[tz] Terminology: “Central European Summer Time” vs “Europe/Berlin”
Paul Eggert
eggert at cs.ucla.edu
Thu Apr 15 00:03:33 UTC 2021
On 4/13/21 2:01 PM, Tim Parenti wrote:
> Additionally, we've seen many reports of individual jurisdictions recently
> considering changes to their clocks with varying degrees of coordination
> with their neighbors.
Yes, and there's large source of potential confusion here in real-world
applications.
For example, the Sunshine Protection Act of 2021 proposed by Senators
Rubio et al. would redefine "Pacific Standard Time" to mean 7 hours
behind UTC, "Mountain Standard Time" to mean 6 hours behind UTC, etc. If
it passes, most of Arizona will stop observing the old MST (-07) and I
expect it will start observing the new PST (-07). The proposed law also
seems to require the Navajo Nation, which currently observes the old
MST/MDT (-07/-06), to switch to the new MST (-06).
If this happens, nomenclature issues will abound. For example, we could
see this behavior in the GNU/Linux shell:
$ TZ=America/Los_Angeles date -d 2021-01-01 +"%Y-%m-%d %H:%M %z (%Z)"
2021-01-01 00:00 -0800 (PST)
$ TZ=America/Los_Angeles date -d 2022-01-01 +"%Y-%m-%d %H:%M %z (%Z)"
2022-01-01 00:00 -0700 (PST)
$ TZ=America/Phoenix date -d 2021-01-01 +"%Y-%m-%d %H:%M %z (%Z)"
2021-01-01 00:00 -0700 (MST)
$ TZ=America/Phoenix date -d 2022-01-01 +"%Y-%m-%d %H:%M %z (%Z)"
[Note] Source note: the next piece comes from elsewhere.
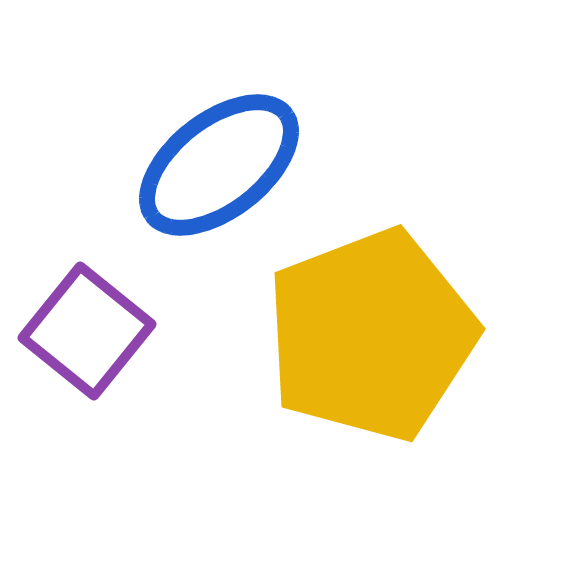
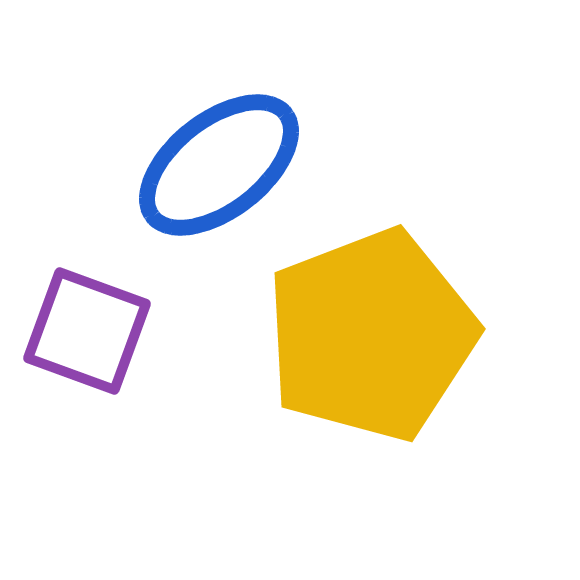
purple square: rotated 19 degrees counterclockwise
2022-01-01 00:00 -0700 (PST)
Any software that thinks that "PST" means "8 hours behind UTC" will be
broken. As will any software that thinks that "PST" means "7 hours
behind UTC", for older timestamps.
Admittedly such software is dicey anyway, but it's out there and it's in
widespread use. This very email is being sent using the format of
Internet RFC 5322, which defines "PST" to be equivalent to "-0800".
(Luckily it says "PST" is obsolescent, but still....)
The situations for time zone abbreviations in Europe, the UK, Ireland,
etc. will be even more complicated if they go through with plans to
institute permanent DST or permanent standard time or whatever it is
they might do. It surely will be an even bigger mess to name and
abbreviate the resulting time zones.
To avoid the resulting fallout, perhaps we should remove all alphabetic
time zone abbreviations from tzdb, other than "UTC" and the "xMT"
abbreviations which are pretty much immune to this sort of thing and
which we need for other reasons. Or at least we should perhaps remove
alphabetic abbreviations for zones going through upheaval, as any such
abbreviations are likely to confuse people.